The postsurgery concerns soon would turn to the quality of life that Twombly would have once he recovered.
New perspective
“Every day I am amazed that he is exactly what I knew before the surgery,” Perreault said. “It is humbling that humans have the ability to remove from his brain what was inside there and return him to me as he was before, joking around with us and loving us. It’s truly amazing.”
About the only lasting effect of the surgery is that Twombly has a void, or space, in his brain where the tumor used to be. The brain doesn’t grow or expand to fill that space, and Twombly and his friends had some fun with that.
There was a contest to decide what best to put in the void where the tumor once resided.
Suggestions ranged from a golf ball to some new electronic musical component to a Wi-Fi hot spot.
Sherr told him the void actually would fill with a fluid mixture of sugars and some proteins.
“I was drinking a lot of apple juice at the time,” Twombly said, “so I joked that it was going to be filled with apple juice.”
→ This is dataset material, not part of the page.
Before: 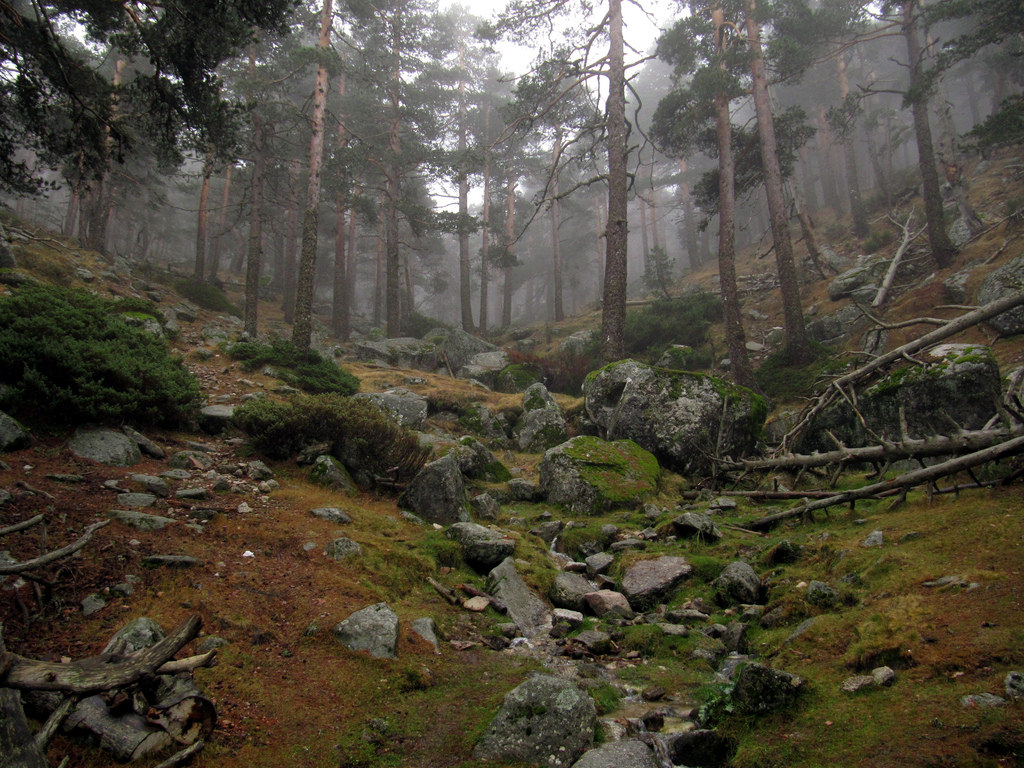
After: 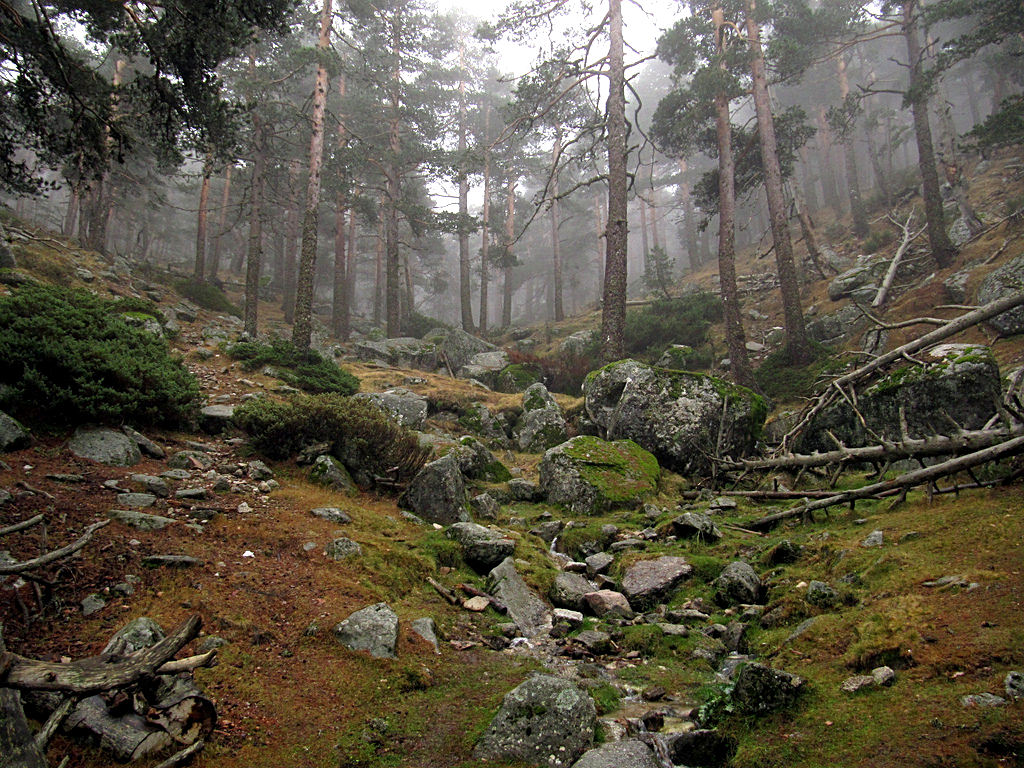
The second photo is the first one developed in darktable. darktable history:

Reality is that he’ll have to have regular brain scans to see if the tumor, which wasn’t cancerous, grows back. Twombly believes his heart condition and Marfan syndrome pose bigger threats down the road than his brain.
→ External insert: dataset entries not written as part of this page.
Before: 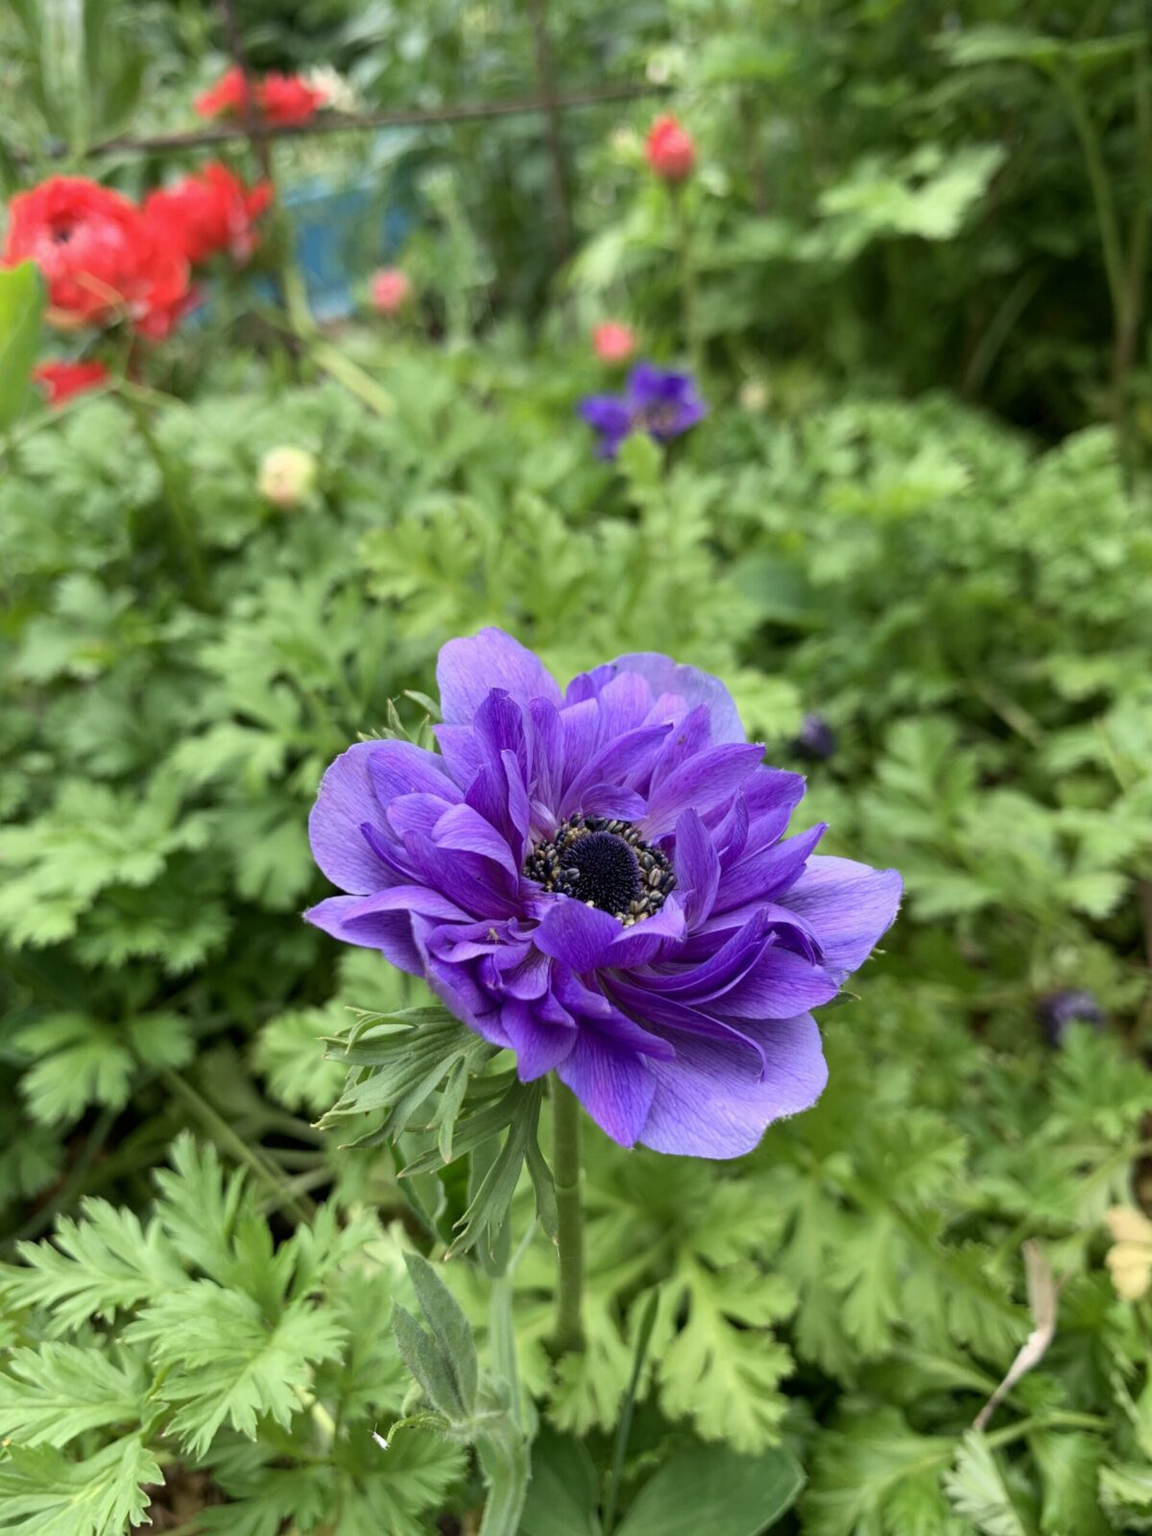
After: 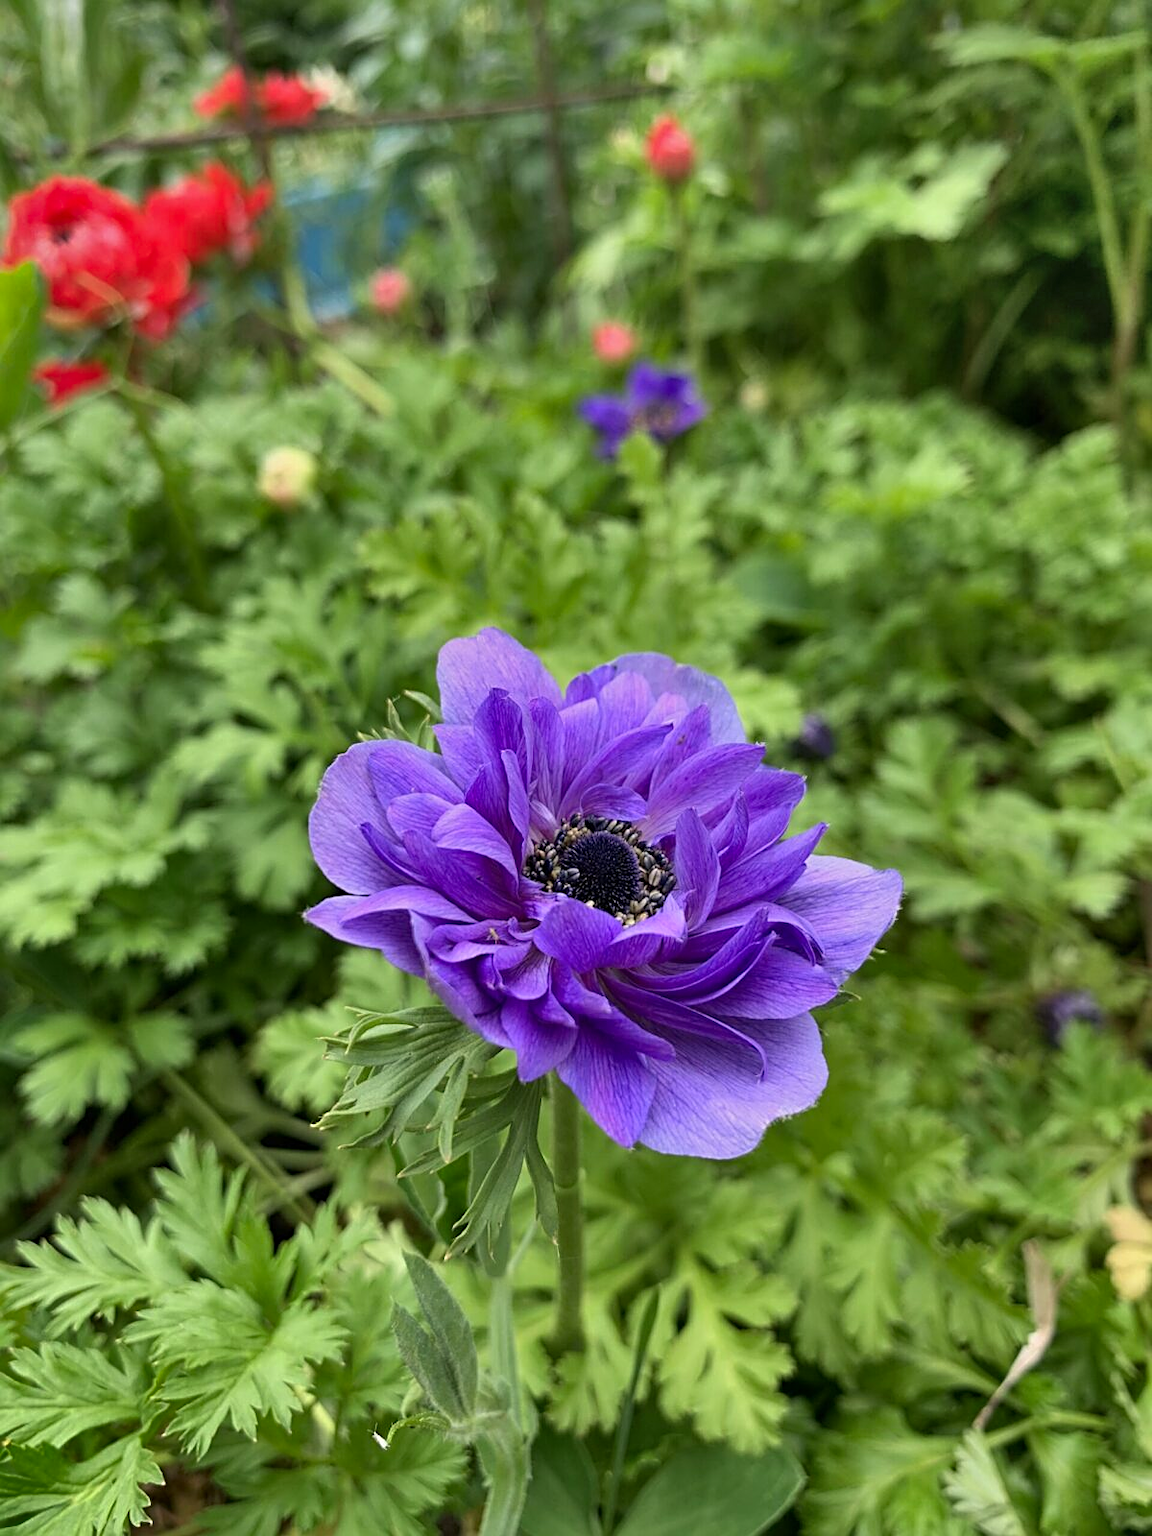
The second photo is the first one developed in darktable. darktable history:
sharpen: on, module defaults
shadows and highlights: radius 124.7, shadows 99.41, white point adjustment -2.94, highlights -99.53, soften with gaussian
color correction: highlights a* 0.71, highlights b* 2.77, saturation 1.07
Trained as a composer, he writes music but also loves to perform. He admits that he could probably have made due with some loss of motor control without it having a severe impact on his research or his teaching.
Springer also is amazed at the fact that Twombly came out of brain surgery the same person.
“I was surprised. I figured there would be some lasting effect,” Springer said. “Even if it was that they couldn’t take care of the migraines. But Kristian is certainly no different than he was before he went in. He may be harboring this inside, but it hasn’t changed his spirit.”
But Twombly has changed. His initial Marfan’s diagnosis came with a life expectancy of about 40 years. That’s why he had such a nonchalant attitude about the future and how much there was going to be for himself.
Medical advances have extended that life expectancy for those with Marfan’s. And Perreault and her three children also have given Twombly greater perspective on life and what’s important.
“I might have been a little bit more living in the instant before the surgeries,” he said. “It’s a tough thing to grapple with. But the sort of double whammy of these things coming together and the potential severity, it’s a lot to consider. But I can say this. At no point have I sat down and said, ‘Why me?’ ”
“I think he’s done a better job putting importance on the things that matter to him and less time sweating the smaller things,” Perreault said.
And to his friends, he’s a unique example of the resilience of the human spirit.
“To see friend go through this once, and then to see it twice? It’s really hard,” Springer said. “But I’m just amazed at modern medicine and the ability that these amazing doctors have. And also the power of the human spirit, not only to see it in Kristian and his recovery, but in his friends and family. Just to see that on display is amazing. You read about it. You know, people will read your paper and say, ‘That’s nice.’ But until you live it and see it ...”
Editor’s note: Twombly is a member of the Opinion Pages’ Times Writers Group.